For better or worse, however, we are without the powers of emperors, who long ago gave us the Julian and Gregorian calendars. Alas, we seem to be stuck with October. Starting on Oct. 9, we’ve had five PSPS outages. Most of St. Helena suffered just the first. In the succeeding outages, it was slivers of our town on the eastern and western edges that lost power. But to those who did, it must have been doubling infuriating to have lost power when neighbors a few houses away still had homes brightly lit.

Regrettably, none of the utility proposals proclaimed so far make practical sense. The proverbial devil is in the details and dollars. Just last week San Jose Mayor Sam Liccardo, in a guest column in the Register, forcefully argued in favor of one policy alternative – to turn PG&E into “a customer-owned cooperative.”

One advantage of a utility coop would be that it wouldn’t pay investor dividends nor federal taxes, thus leaving that much more money to rebuild the utility’s infrastructure. But this proposal collapses on one key point: where will the billions of dollars to buy a post-bankruptcy PG&E come from? California is not Putin’s Russia, where the government can effectively steal natural resource companies for just a few rubles.

Similarly, the idea that San Francisco would carve out its own utility won’t work. Right now, the City by the Bay cannot keep its streets clean or safe; why would anyone think that metropolis would have the ability to run power generation and distribution? The workers who actually deliver what PG&E produces, the members of the IBEW union, are strongly against a SF takeover. Moreover, if big cities separate from PG&E, where would that leave the under-populated but geographically vast rural areas? They could never afford to own their own utilities.

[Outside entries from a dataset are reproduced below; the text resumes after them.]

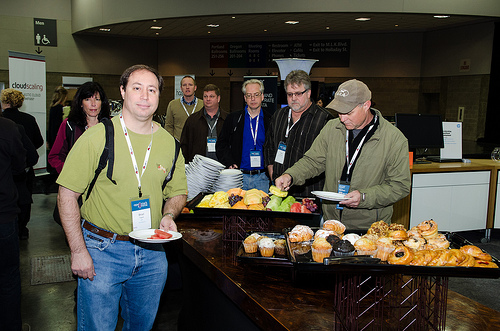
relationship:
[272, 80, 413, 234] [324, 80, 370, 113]
man has cap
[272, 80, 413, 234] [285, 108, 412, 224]
man has coat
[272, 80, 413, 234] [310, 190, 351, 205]
man has plate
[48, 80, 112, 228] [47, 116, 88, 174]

The dilemma is that the current PG&E is the product of more than simply corporate mismanagement. It’s the result of our politics. Under political guidance, the utility “has signed some expensive contracts for clean energy” (The Economist). It’s estimated that we could save almost $1.5 billion by abandoning those contracts. But good luck getting political approval for that.

Political leadership is key if we’re ever able to untangle the Gordian knot that is PG&E. Our high-intensity technicolor governor, Gavin Newsom, has so far vastly outperformed in the rhetoric game his hapless predecessor Gray Davis in a previous power crisis. Davis was so inert and unimpressive he got the political nickname “Beige” and lost a recall to a colorful southern California actor.

Newsom has been outspoken in denouncing PG&E. That’s at least curious given the huge campaign contributions he has accepted from that utility, the largest corporate political donor in the state. Talk is cheap in the realm of political dollars if it doesn’t result in action.

But what action is possible? The Wall Street Journal’s iconoclastic business columnist Holman Jenkins reminds us that “California’s utilities cannot financially withstand the obligation imposed on them to subsidize development in fire-prone areas.”

So what can be done? It might be feasible to carve out gas from electric and in that way begin to cut PG&E down in size. A proactive CPUC (our state utility commission) could create management standards that PG&E executives must meet or lose their million dollar salaries. We could thin our fire-prone forests and restrict nearby housing development.

But there’s no quick solution. The only short-term action that may be beneficial is to take that $100 credit PG&E gave many of us in our November bills and buy some good booze, which can warm us on the dark nights that may lay ahead, whatever calendar month we’re in.

Mark G. Epstein moved to St. Helena from the East Coast early this century after a career in international business.